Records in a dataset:
= = =
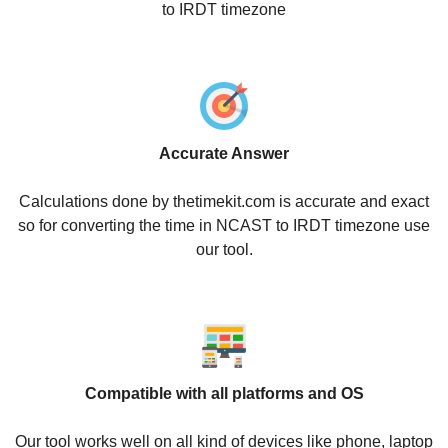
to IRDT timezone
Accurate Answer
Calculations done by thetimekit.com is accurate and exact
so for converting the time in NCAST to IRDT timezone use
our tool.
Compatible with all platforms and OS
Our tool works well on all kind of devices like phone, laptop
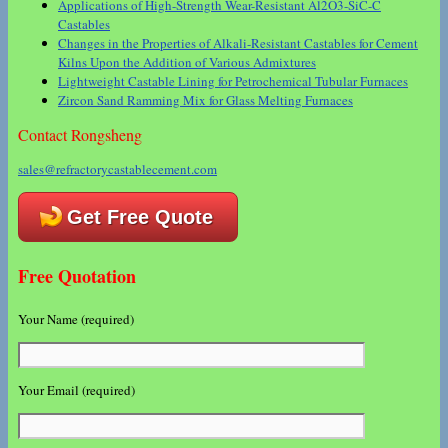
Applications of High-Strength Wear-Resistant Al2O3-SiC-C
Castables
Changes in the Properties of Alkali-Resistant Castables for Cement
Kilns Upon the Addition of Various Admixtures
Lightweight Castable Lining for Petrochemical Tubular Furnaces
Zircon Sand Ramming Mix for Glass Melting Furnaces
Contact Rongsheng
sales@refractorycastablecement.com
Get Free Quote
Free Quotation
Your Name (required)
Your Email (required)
= = =
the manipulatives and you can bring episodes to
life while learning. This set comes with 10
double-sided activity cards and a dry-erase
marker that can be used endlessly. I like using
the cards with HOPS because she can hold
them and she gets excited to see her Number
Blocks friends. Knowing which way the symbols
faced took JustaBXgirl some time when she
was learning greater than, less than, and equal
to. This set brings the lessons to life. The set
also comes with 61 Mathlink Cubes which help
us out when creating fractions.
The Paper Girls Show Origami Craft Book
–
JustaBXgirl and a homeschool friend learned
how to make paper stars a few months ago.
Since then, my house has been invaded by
= = =
• Task item: Copy out, word for word, the lines of the records that begin with the line containing "the manipulatives and" and end with the line containing "them and she gets excited to see her Number", including both of those lines.

• Finished task:
the manipulatives and you can bring episodes to
life while learning. This set comes with 10
double-sided activity cards and a dry-erase
marker that can be used endlessly. I like using
the cards with HOPS because she can hold
them and she gets excited to see her Number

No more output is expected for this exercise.